■ **Document text**:
* * * * *

That day, it was very hot. The little store, close and hot, drifting dust caught and held motionless in a broad shaft of sunlight from the open door. He leaned on the scratched glass countertop, his shirtsleeves rolled to the elbows, and as he chatted lightly to my mother, and as she answered lightly, in the way of all small talk everywhere, I caught sight of his bare wrist and I couldn't look away. I knew what it was; at that time, only one generation removed from the terrible Thing, all Jewish boys and girls knew the meaning of the mark.

Perhaps there was a glance of understanding between them, my young Jewish mother from Brooklyn and the old Jewish newspaper man who had come great distances from another place entirely. Perhaps I imagined that glance. But he let me look and he let me touch it, didn't flinch when I reached out without thinking.

And then he said the name, the name of his Camp. It sounded strange, that single word, as it fell from his mouth into the frozen moment. It was a weighted object, and I caught it in my hands before it could land, and I tucked it in my pocket, and there it remains to this very day.

"You are a good girl," he told me as we left. "A good girl for your mama."

Once more in the bright sunshine, I cried. Not the childish noisy tears of Notice Me, but a deep quiet crying that was beyond the reach of little soothing kisses and all possible succour. She took my hand, as she always did. That day, there were no other errands.

May his memory be, forever, a blessing.

* * * * *

■ **Dataset content**:
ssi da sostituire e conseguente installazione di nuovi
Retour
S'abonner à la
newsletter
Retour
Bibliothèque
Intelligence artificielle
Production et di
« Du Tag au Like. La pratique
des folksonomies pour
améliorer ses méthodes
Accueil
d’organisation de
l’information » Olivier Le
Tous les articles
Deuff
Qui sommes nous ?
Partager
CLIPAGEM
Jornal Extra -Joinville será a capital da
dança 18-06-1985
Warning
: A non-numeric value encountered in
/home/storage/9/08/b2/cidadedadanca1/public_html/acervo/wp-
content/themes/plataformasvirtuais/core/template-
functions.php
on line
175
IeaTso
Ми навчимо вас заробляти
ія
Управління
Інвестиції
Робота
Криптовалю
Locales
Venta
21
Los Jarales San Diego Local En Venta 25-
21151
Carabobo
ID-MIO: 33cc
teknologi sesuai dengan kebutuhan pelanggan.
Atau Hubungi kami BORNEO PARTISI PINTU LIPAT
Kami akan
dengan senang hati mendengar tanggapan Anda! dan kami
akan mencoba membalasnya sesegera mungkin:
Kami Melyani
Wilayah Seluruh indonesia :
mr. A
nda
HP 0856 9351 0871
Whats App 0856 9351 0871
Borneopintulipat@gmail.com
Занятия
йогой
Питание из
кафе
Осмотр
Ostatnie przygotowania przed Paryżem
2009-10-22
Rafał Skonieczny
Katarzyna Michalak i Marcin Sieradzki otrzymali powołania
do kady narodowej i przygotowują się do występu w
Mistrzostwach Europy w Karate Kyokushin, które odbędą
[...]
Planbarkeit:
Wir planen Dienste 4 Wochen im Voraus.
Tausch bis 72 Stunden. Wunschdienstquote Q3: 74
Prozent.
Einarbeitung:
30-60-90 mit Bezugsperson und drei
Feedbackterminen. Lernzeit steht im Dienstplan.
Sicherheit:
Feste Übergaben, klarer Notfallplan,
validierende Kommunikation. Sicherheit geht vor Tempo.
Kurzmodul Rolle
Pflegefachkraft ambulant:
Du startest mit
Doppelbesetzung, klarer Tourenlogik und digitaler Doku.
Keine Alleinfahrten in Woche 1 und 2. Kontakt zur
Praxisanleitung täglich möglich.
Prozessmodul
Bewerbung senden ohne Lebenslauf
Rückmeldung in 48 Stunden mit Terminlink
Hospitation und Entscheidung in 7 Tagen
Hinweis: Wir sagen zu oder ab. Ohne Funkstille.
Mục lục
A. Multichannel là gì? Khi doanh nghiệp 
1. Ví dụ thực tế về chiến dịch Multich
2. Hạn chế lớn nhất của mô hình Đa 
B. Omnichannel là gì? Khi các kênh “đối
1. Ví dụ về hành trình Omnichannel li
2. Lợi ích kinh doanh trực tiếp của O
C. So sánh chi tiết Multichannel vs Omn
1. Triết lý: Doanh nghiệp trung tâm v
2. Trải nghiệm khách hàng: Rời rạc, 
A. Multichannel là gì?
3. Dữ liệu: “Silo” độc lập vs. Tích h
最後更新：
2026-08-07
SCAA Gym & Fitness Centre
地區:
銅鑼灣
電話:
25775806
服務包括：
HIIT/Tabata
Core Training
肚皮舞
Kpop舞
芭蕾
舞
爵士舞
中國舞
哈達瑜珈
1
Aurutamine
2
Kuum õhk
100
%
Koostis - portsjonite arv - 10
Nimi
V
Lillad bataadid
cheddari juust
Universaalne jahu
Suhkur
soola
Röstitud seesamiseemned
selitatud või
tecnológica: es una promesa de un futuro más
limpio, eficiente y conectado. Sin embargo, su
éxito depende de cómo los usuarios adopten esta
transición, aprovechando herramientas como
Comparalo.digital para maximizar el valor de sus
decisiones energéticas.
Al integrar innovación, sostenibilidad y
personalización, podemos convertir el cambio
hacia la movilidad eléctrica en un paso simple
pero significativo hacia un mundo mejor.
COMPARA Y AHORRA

* * * * *

■ **What needs to be done**:
Print the passage about the visit to the newspaper man's store from "And then he" to "this very day.", word for word. The items play no part in this work.

■ **Worked solution**:
And then he said the name, the name of his Camp. It sounded strange, that single word, as it fell from his mouth into the frozen moment. It was a weighted object, and I caught it in my hands before it could land, and I tucked it in my pocket, and there it remains to this very day.